The bug is never the immediate thing. It is not the brittle regex, the empty catch, or the retry loop. Those are symptoms. Swap the regex for a better regex and the idle-timer race still flattens the 429. Add logging to the catch and the run state still does not advance. Add more retries to the chunk loop and an exhausted retry still returns success-shaped. The bug is the absence of a reconciliation step between “we recorded success” and “the intended thing actually completed,” anchored at the layer where the failure signal was last intact.

Why this hides better in AI systems

This shape is not unique to AI. It is the classic distributed-systems trap: treating a partial result as a whole one because the happy path looked fine. But AI systems make it worse in three specific ways.

The pipelines are longer. A single agent turn can pass through a provider API, an SDK, an agent harness, a tool layer, and a delivery channel. Every boundary is a place where a structured signal can be flattened into a string or swallowed into an exception. More layers, more opportunities to discard.

The outputs are probabilistic, so operators are pre-conditioned to attribute weirdness to the model. A truncated reply reads as “the model stopped early.” A stuck agent reads as “the model is thinking.” A failed-over-to-the-wrong-model response reads as “the model had a bad day.” The actual cause, a swallowed delivery error or a misclassified rate limit, is invisible because the baseline is already noisy enough that nobody suspects the plumbing.

And the systems are new, so the reconciliation discipline that mature systems eventually grow has not been added yet. Durability wrappers get written before the reconciliation step that makes durability mean something. Retry gets added before the terminal check that makes retry honest.

The check

For every success path in an AI system, ask one question. Where is the earliest layer at which the failure signal exists in structured form, and is anything reconciling the recorded success against the actual outcome at that layer or after it?

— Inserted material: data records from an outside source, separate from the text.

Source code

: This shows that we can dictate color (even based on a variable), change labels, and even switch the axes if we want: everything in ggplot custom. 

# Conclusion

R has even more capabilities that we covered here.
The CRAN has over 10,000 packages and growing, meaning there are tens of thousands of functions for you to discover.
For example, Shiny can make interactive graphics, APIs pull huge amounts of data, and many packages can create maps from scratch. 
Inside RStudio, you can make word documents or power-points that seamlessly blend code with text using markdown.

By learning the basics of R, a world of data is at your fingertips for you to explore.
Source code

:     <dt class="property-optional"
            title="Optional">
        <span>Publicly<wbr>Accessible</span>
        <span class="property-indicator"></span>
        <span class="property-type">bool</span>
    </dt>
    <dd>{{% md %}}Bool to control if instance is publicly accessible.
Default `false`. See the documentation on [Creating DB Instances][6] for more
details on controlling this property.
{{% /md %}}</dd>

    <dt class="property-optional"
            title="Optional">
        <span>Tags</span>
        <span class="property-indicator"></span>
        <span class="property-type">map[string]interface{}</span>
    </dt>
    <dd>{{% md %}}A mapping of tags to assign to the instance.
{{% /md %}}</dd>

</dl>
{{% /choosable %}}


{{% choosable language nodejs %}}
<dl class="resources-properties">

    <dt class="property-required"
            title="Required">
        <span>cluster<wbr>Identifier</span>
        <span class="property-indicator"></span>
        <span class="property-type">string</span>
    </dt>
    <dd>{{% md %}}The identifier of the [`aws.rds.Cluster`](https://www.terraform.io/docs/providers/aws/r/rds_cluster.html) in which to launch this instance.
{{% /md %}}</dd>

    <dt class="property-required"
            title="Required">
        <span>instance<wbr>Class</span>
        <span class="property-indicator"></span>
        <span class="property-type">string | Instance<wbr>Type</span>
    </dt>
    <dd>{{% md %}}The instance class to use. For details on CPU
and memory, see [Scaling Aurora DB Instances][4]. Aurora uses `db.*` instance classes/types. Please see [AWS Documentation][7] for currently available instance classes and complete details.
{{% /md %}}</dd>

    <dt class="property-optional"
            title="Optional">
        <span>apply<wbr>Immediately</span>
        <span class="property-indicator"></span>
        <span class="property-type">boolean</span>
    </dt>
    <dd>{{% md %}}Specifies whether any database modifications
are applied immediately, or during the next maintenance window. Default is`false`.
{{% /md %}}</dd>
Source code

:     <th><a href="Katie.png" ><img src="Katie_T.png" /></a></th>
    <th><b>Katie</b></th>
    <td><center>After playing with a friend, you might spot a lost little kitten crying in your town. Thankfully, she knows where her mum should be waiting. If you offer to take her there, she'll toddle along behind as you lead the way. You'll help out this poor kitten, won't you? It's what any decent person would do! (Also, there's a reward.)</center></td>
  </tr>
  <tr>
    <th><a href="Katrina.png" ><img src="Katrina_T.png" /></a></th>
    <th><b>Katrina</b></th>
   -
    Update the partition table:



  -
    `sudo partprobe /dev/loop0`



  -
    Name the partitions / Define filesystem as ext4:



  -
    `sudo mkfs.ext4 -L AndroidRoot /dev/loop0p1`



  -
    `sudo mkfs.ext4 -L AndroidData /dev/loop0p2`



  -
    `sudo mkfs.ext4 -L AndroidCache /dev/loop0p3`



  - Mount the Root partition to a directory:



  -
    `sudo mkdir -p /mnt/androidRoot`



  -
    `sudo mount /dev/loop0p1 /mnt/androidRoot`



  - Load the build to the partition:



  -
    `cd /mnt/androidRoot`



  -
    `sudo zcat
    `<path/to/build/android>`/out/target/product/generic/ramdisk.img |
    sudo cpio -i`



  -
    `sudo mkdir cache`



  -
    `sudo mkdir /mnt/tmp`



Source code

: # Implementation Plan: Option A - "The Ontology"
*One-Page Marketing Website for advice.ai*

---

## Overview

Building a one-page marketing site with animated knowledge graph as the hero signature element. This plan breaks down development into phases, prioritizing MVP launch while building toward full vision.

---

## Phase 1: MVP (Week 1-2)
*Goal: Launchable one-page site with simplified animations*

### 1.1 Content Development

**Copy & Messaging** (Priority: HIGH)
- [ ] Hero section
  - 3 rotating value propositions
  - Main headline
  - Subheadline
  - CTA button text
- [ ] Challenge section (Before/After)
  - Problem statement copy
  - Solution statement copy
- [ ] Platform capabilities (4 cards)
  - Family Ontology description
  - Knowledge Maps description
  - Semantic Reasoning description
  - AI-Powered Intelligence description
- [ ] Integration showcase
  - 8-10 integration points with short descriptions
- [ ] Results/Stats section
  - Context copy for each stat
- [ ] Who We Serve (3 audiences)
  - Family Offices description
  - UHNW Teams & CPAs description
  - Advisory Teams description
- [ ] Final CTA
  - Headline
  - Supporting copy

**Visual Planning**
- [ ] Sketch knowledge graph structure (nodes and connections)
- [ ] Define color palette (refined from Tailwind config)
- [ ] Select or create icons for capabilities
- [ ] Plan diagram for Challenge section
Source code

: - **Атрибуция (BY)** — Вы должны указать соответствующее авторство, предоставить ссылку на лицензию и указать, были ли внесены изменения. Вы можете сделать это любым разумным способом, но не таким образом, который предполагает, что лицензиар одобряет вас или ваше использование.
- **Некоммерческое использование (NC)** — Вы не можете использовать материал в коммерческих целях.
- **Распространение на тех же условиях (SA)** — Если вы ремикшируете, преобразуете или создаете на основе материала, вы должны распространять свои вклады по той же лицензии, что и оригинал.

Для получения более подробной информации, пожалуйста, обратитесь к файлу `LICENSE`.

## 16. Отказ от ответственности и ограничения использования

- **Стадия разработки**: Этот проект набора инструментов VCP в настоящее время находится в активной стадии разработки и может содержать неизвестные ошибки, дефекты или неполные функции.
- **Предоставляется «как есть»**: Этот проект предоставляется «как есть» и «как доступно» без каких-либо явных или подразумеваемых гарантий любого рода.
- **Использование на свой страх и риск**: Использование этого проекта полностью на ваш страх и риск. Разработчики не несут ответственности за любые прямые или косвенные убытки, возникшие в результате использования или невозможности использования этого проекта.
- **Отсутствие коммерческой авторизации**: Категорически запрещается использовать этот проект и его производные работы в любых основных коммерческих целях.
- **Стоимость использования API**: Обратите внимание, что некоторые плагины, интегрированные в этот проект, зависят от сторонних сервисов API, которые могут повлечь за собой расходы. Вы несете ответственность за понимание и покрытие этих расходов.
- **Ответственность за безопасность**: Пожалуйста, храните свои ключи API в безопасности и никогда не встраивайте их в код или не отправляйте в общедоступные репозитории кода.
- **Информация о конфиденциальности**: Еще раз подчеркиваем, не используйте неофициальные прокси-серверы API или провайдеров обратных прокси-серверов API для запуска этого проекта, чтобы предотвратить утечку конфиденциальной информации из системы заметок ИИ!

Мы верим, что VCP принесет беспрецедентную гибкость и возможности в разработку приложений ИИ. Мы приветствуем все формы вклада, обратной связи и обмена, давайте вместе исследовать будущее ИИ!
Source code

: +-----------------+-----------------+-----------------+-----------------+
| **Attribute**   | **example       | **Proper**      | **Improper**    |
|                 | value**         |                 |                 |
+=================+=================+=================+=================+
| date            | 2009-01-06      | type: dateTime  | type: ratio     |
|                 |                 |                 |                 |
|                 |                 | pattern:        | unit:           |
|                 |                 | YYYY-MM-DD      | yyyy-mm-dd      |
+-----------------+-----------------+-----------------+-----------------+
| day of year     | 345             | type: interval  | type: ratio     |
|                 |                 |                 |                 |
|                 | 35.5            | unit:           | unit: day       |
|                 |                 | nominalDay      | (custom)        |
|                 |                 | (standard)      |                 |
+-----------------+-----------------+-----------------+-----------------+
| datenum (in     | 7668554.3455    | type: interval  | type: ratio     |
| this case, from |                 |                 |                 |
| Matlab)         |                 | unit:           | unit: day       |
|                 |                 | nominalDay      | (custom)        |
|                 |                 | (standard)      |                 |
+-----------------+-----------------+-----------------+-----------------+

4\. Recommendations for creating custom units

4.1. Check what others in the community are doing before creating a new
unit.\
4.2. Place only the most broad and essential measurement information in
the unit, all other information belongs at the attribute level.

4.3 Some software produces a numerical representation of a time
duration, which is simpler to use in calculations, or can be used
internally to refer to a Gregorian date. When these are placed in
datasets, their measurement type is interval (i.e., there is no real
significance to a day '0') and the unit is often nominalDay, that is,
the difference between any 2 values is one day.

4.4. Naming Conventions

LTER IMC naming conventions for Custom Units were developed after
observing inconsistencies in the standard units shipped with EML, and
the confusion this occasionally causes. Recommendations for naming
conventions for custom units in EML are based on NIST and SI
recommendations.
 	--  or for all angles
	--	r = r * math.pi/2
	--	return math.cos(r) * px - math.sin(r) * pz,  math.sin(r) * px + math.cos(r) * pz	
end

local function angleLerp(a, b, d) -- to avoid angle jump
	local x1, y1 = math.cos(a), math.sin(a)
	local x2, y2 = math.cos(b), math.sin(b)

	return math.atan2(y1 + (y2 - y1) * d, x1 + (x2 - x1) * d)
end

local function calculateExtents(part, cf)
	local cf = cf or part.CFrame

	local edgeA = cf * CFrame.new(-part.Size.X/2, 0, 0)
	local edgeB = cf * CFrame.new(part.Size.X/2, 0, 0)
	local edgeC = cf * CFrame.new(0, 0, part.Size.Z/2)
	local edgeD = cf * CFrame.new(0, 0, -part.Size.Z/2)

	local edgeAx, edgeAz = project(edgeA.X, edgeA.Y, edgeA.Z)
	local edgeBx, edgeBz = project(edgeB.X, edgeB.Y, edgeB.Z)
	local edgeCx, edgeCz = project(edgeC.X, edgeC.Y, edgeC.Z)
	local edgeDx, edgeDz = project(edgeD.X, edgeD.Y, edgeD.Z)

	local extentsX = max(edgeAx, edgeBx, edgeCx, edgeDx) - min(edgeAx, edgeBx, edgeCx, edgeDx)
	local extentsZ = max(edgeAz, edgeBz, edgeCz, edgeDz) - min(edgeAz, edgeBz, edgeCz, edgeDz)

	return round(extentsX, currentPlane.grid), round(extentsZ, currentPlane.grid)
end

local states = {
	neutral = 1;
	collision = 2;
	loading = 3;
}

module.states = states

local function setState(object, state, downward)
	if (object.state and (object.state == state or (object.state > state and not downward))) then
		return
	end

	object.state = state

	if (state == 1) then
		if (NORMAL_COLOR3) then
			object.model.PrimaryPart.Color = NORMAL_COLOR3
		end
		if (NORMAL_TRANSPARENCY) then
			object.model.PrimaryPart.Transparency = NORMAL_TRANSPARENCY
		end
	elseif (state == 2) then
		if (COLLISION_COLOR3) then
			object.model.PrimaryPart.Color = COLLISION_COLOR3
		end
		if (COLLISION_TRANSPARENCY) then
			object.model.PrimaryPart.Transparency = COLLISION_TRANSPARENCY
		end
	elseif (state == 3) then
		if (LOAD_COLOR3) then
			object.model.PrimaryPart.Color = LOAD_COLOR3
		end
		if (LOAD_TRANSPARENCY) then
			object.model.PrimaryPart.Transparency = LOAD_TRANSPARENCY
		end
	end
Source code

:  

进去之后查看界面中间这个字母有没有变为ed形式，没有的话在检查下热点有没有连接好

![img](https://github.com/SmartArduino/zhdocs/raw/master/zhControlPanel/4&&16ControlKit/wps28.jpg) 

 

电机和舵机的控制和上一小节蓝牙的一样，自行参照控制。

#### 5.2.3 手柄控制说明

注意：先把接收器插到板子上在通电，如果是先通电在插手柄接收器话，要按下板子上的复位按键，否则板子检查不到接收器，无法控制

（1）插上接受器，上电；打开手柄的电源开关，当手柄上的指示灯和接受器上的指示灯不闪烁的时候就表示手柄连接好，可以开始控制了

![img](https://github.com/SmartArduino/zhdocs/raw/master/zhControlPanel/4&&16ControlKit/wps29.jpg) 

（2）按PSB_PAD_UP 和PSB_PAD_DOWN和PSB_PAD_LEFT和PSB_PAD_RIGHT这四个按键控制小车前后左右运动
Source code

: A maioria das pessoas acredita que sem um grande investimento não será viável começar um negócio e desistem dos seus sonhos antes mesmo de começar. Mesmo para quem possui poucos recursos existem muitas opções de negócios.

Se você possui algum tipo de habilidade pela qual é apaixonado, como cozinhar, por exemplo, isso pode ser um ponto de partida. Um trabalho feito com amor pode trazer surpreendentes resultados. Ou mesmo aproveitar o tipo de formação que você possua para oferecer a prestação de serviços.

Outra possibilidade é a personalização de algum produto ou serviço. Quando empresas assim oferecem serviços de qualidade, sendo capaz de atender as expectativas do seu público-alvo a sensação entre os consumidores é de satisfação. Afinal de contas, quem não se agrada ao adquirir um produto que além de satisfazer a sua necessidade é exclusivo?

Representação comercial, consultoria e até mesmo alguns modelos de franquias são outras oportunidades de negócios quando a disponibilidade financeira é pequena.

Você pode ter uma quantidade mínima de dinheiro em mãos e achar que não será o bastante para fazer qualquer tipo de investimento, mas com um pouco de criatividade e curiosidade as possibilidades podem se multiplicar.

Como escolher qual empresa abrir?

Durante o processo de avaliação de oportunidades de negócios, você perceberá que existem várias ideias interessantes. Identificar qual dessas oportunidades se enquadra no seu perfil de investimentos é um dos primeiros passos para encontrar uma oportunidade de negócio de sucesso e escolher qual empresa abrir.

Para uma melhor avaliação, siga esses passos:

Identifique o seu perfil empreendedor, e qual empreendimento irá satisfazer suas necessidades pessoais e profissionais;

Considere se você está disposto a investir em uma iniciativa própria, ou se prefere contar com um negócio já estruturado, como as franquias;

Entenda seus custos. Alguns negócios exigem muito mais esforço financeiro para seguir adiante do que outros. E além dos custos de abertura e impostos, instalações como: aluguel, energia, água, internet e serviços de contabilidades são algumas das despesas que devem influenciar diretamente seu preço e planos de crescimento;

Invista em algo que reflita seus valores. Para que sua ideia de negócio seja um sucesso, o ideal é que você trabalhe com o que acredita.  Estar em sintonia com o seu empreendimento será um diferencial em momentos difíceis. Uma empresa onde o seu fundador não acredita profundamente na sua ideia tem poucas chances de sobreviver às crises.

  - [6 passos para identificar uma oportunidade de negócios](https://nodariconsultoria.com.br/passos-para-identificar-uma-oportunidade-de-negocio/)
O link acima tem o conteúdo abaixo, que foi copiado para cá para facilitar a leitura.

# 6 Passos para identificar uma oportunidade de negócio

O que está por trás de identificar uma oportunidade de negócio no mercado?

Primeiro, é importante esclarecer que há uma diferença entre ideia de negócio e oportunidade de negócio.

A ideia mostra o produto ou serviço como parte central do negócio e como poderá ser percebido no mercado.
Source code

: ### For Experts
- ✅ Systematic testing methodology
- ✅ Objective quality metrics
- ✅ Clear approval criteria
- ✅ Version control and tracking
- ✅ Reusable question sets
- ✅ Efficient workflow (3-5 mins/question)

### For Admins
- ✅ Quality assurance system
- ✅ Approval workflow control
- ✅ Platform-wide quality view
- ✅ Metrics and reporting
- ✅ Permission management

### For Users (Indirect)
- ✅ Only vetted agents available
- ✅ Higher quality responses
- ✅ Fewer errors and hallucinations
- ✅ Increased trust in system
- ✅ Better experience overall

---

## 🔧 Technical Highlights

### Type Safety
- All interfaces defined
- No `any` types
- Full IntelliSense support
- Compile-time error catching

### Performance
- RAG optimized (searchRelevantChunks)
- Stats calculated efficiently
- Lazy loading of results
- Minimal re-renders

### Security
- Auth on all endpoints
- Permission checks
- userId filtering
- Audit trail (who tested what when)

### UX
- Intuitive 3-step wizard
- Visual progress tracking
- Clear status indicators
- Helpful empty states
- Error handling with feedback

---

If the answer is “we reconstruct the signal downstream from a string,” that is the bug. Read it where it arrives.

If the answer is “we catch the failure and continue,” that is the bug. Convert it to a state the system can see, do not swallow it.

If the answer is “we retry and then report success,” that is the bug. Retry is not proof. Reconcile intended against actual and make “all of it happened” the only predicate that satisfies success.

The fix in all three cases is the same and it is boring. Capture the failure signal as a first-class fact at the layer where it is still intact. Make the success path require that the whole intended thing happened, not that the first part did. Surface any gap the same way a hard error would be surfaced, loudly, not as a quiet return. None of this is clever. It is just refusing to throw away something the system already knew.

The interesting failures in production AI are almost never the model. They are the places where the system had the truth in its hands for one layer and let go of it.